If you’re having trouble making monthly payments, you might be wondering what happens if you don’t pay your debt.
While you cannot be arrested or put in jail for failing to pay your student loans, there are repercussions for missing student loan payments, including damage to your credit and wage garnishments.
This guide will examine the potential legal and financial consequences of not paying debt, as well as offer tips for tackling student loan debt.
Going to Jail for Debt
Not all debt is treated equally by the law. So when can you go to jail for debt?
When debt is ordered by a court, which is the case for child support, missing payments could put you at risk of jail time. To clarify, an arrest would be made for violating a court order, rather than being unable to pay child support.

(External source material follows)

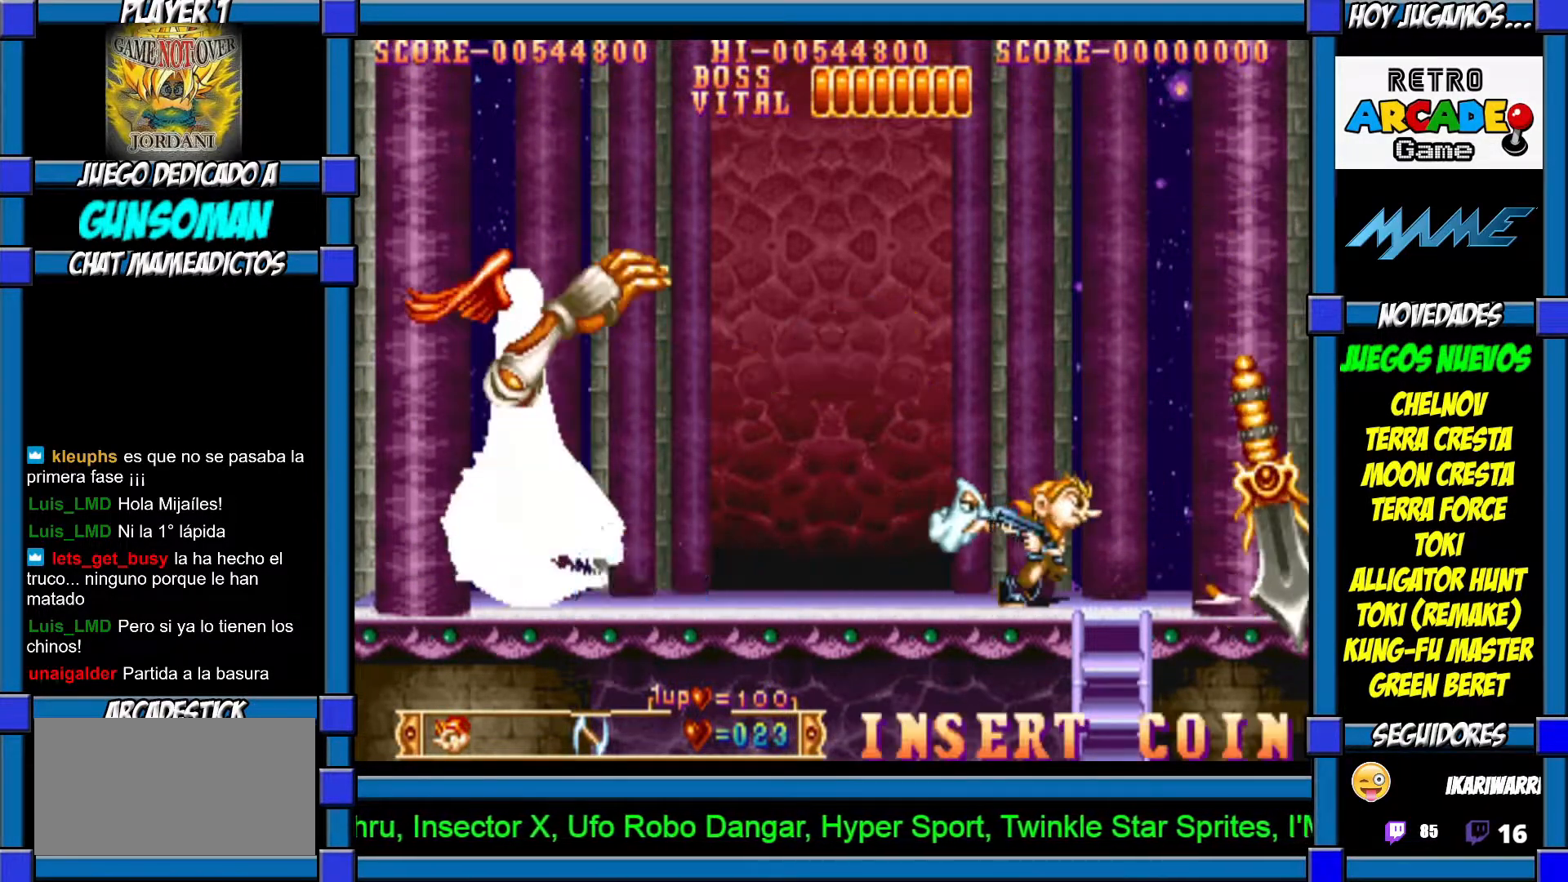
{"buttons": [], "left_stick": "right", "events": []}
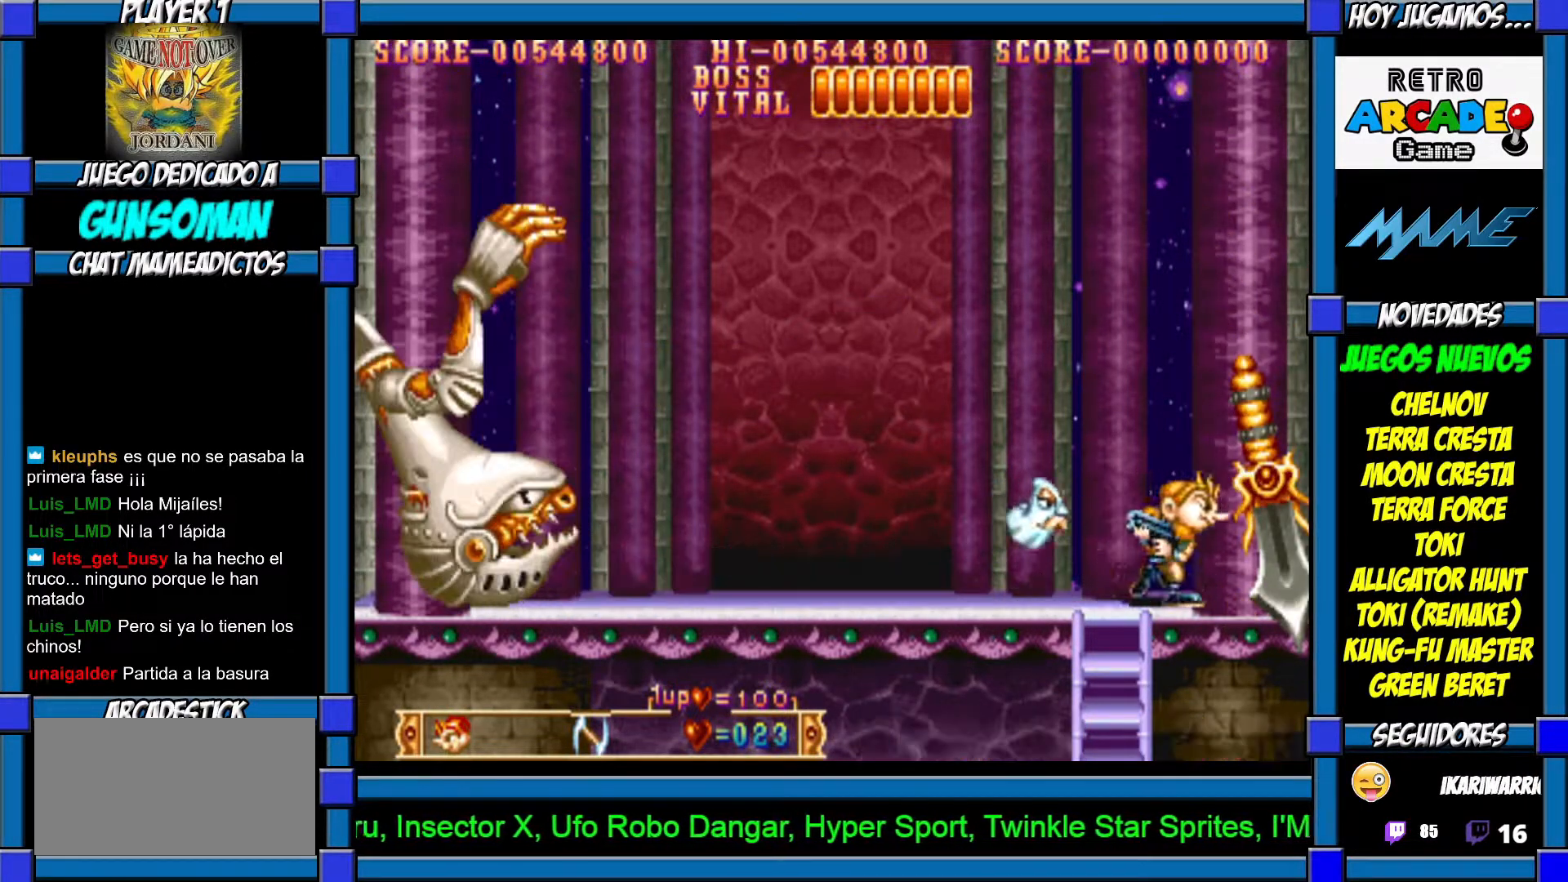
{"buttons": ["CROSS"], "left_stick": "center", "events": [[50, "left_stick", "left"], [100, "CROSS", "down"], [117, "left_stick", "center"], [150, "CROSS", "up"], [217, "CROSS", "down"], [267, "CROSS", "up"], [350, "CROSS", "down"], [417, "CROSS", "up"], [467, "CROSS", "down"]]}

Failing to pay federal taxes is another situation that could result in jail time, depending on the circumstances. Not paying your taxes could lead to a civil suit with fees and fines, whereas tax evasion or fraud can carry a prison sentence with a conviction.
The key difference is that the latter involves knowingly misrepresenting your finances to get out of paying taxes when you actually have the means to.
Can You Go to Jail for Not Paying Student Loans?
No, you can’t be arrested or put in prison for not making payments on student loan debt. That’s because failing to pay back debt is a civil offense — not a criminal one.
Under civil law, a lender or creditor can sue borrowers to collect the money owed to them. A civil suit may require a court summons, which if ignored, could lead to jail time for failing to appear in court.
Dealing with debt collectors and a potential lawsuit can be overwhelming. If you’re in this situation, note that the Fair Debt Collection Practices Act ensures certain protections from abusive and illegal debt collection practices.
Statute of Limitations on Debt
In terms of debt collection, the statute of limitations refers to the amount of time that creditors have to sue borrowers for debt that’s past due.
Federal student loans don’t have a statute of limitations. This means that federal loan servicers can collect your remaining student loan balance when you stop making payments. Keep in mind that the federal government doesn’t have to sue you to start garnishing wages, tax refund, and Social Security checks.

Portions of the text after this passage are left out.